BEGIN

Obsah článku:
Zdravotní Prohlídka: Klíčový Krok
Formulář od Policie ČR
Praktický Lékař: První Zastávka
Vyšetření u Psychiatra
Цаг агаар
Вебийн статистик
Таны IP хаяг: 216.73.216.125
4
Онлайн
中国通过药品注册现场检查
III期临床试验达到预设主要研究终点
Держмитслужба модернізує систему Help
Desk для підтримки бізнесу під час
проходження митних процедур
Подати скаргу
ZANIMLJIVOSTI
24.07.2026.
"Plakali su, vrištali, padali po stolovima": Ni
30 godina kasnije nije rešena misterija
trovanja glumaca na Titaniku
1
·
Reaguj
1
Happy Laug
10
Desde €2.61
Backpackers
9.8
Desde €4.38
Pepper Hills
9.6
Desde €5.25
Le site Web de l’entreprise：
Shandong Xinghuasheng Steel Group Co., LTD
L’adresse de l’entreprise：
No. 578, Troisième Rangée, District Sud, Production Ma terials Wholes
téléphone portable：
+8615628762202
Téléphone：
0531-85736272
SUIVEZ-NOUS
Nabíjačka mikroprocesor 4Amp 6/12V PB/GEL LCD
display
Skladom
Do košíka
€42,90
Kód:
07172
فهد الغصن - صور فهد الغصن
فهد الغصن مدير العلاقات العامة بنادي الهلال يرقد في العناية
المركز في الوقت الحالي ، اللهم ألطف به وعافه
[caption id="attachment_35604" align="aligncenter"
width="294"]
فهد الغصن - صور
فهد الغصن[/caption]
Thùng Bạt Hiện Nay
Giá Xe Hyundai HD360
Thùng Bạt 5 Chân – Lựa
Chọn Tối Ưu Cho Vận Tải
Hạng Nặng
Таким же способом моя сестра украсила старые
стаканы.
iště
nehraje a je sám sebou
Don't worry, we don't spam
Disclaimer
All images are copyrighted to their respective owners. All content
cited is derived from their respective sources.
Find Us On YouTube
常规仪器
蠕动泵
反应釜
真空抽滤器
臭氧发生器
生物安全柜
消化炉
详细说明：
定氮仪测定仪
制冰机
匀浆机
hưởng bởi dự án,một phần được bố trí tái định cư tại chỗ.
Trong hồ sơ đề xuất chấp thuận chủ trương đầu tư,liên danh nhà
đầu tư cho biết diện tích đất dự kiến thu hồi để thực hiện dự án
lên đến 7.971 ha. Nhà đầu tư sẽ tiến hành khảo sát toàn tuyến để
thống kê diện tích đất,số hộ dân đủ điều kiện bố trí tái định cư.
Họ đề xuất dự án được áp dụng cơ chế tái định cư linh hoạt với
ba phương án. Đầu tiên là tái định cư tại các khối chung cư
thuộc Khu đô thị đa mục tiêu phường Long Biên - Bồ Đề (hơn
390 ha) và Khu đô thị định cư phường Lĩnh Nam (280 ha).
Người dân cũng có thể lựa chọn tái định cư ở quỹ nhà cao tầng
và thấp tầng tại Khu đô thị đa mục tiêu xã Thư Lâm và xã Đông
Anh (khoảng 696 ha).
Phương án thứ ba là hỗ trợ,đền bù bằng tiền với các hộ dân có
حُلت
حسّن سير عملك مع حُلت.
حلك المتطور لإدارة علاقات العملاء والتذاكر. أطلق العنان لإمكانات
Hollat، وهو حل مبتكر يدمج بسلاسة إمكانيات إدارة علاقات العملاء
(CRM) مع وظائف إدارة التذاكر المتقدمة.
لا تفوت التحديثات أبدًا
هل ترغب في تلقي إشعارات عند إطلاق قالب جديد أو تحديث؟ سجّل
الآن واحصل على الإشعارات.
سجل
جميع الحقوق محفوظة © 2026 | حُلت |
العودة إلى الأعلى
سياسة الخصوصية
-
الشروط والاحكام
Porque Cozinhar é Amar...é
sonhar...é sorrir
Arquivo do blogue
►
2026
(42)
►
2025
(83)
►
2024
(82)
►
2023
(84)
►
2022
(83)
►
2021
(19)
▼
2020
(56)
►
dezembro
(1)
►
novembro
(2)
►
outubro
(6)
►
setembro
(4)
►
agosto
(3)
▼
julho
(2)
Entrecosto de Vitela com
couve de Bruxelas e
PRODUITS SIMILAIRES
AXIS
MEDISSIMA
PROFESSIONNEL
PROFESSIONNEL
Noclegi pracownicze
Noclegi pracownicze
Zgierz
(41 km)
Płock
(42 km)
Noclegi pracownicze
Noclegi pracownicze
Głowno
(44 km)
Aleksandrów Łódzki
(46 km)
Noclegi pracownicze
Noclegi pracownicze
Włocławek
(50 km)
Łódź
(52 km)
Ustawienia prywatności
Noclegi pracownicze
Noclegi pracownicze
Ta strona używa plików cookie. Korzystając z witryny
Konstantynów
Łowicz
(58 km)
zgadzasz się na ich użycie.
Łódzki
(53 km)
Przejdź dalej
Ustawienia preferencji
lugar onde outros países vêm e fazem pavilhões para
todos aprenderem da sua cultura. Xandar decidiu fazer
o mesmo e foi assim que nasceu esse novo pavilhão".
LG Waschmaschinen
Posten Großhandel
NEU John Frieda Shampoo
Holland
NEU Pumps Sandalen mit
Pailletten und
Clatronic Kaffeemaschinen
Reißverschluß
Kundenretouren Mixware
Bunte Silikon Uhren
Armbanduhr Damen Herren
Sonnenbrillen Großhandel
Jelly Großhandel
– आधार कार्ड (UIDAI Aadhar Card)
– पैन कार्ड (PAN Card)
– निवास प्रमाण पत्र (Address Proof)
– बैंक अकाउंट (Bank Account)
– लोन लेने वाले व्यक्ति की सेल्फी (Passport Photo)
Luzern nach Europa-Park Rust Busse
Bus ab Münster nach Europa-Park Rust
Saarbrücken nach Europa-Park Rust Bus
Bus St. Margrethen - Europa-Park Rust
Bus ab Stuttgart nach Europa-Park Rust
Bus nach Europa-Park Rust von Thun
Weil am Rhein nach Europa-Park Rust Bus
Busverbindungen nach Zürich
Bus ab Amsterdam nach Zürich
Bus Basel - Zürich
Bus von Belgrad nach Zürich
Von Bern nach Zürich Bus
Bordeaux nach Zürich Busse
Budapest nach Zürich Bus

END

# What to produce
The final stretch of the listing, from the line containing "Bus nach Europa-Park Rust von Thun" through its last line, both included, is to be output exactly and by itself.

# Reply
Bus nach Europa-Park Rust von Thun
Weil am Rhein nach Europa-Park Rust Bus
Busverbindungen nach Zürich
Bus ab Amsterdam nach Zürich
Bus Basel - Zürich
Bus von Belgrad nach Zürich
Von Bern nach Zürich Bus
Bordeaux nach Zürich Busse
Budapest nach Zürich Bus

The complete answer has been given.